→ Fragmento para leer:
_ _ _ _

No todos los corruptos son políticos

Estamos más que hartos de corruptos; de corruptos de cuello blanco, de corruptos de uniforme, de corruptos de puñetas y birrete

En un país como el nuestro —donde la seguridad jurídica es materia parva; donde los jueces son torcedores de leyes; donde la arbitrariedad de los poderes públicos ha sentado cátedra; donde es casi imposible combatir jurídicamente los abusos del poder— líbrenos Dios de alguien con autoridad, porque tarde o temprano terminará abusando de ella impunemente.

El desprecio sistemático de la ley por parte de aquéllos que vienen particularmente obligados a cumplirla, es otro síntoma de la enfermedad que padece nuestro tiempo: la corrupción. Porque, no se olvide, el funcionario o autoridad que, a sabiendas, no respeta la ley y los derechos de los ciudadanos, sobre déspota, es corrupto.

Lo curioso es que este tipo de corrupción se practica con descaro tanto por los progresistas defensores del uso alternativo del derecho —en el fondo, colectivistas y amorales— como por los más conservadores defensores del orden y la legalidad ("viva el orden y la ley", dice el himno de la Guardia Civil, creo). Existen, además, ámbitos muy propicios.

Uno de ellos, creo que sobresaliente, es el de la administración de tráfico; ahí se da una nefasta conjunción: la de la burocracia de las grandes magnitudes —que supedita el derecho a la "eficacia", somete el individuo a la masa, y desvanece el caso en la estadística— con el hecho de que, por lo general, en los diferentes procedimientos participan agentes de naturaleza policial, o sea, capaces de imponer su autoridad por la fuerza.

¿Quién no ha sido víctima de algún atropello? ¿Quién no se ha encontrado con una sanción impuesta de plano, es decir, sin observar el procedimiento, sin notificación legal y sin haber podido ejercer el elemental derecho a la defensa? Además, ¿qué defensa cabe contra la actuación arbitraria de los funcionarios corruptos, si la administración los protege rechazando sistemáticamente los recursos contra sus actos? ¿Qué defensa, si la corrupción es recompensada con incrementos salariales; o sea, con participación en el botín?

No es de extrañar, por tanto, que el desprecio a la ley y a los derechos de los ciudadanos vaya en aumento y se practique cada vez con mayor desvergüenza.

_ _ _ _

→ Qué se pide:
Di si cada afirmación coincide con el texto sobre la corrupción. Responde sí o no y cita literalmente las palabras que lo deciden.
(a) Quien, como funcionario, incumple la ley a sabiendas es, además de déspota, corrupto.
(b) Según el texto, esta clase de corrupción solo la practican los progresistas.
(c) La administración de tráfico aparece como uno de los ámbitos propicios para esta corrupción.

_ _ _ _

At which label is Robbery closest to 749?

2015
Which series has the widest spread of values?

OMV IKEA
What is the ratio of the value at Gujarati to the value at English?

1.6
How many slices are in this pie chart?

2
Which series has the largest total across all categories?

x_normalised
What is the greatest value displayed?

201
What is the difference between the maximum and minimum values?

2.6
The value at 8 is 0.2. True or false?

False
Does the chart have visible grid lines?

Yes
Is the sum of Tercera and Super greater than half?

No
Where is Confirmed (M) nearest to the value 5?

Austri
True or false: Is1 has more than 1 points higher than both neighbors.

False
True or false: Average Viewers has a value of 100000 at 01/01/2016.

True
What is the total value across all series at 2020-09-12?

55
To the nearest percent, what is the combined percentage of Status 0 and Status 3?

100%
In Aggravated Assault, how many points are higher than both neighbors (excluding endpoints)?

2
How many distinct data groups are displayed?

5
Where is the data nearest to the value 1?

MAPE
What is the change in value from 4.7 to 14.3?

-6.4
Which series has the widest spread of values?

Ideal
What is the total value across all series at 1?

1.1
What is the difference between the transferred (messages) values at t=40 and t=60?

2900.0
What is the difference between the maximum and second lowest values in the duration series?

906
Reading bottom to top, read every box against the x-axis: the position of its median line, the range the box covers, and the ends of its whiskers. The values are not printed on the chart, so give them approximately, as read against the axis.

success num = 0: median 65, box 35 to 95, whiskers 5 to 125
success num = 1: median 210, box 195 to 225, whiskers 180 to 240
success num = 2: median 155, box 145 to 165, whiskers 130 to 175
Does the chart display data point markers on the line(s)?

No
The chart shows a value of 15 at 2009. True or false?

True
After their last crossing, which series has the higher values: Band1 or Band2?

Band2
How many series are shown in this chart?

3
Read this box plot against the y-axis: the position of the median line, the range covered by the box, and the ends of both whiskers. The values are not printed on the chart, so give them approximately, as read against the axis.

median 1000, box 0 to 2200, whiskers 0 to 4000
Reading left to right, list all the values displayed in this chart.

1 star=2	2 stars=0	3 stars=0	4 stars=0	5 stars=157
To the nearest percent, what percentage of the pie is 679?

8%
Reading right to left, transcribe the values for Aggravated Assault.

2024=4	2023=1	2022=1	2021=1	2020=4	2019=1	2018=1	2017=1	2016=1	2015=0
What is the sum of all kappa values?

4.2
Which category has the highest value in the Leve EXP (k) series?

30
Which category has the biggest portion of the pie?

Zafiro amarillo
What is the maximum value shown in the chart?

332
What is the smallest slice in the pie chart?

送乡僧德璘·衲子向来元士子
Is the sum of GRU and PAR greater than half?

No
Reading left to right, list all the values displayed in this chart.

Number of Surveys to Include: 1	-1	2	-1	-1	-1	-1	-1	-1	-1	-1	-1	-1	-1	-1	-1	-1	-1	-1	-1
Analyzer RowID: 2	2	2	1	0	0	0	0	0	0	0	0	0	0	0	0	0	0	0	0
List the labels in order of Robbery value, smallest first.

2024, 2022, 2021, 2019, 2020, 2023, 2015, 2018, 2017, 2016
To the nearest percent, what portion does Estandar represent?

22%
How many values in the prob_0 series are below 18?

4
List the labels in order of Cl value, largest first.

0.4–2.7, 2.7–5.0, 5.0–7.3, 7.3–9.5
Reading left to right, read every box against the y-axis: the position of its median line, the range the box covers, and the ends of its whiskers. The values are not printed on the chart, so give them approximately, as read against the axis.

_ _ _ _

→ Respuesta:
(a) Sí: «el funcionario o autoridad que, a sabiendas, no respeta la ley y los derechos de los ciudadanos, sobre déspota, es corrupto».
(b) No: «se practica con descaro tanto por los progresistas defensores del uso alternativo del derecho» y «como por los más conservadores defensores del orden y la legalidad».
(c) Sí: «Uno de ellos, creo que sobresaliente, es el de la administración de tráfico».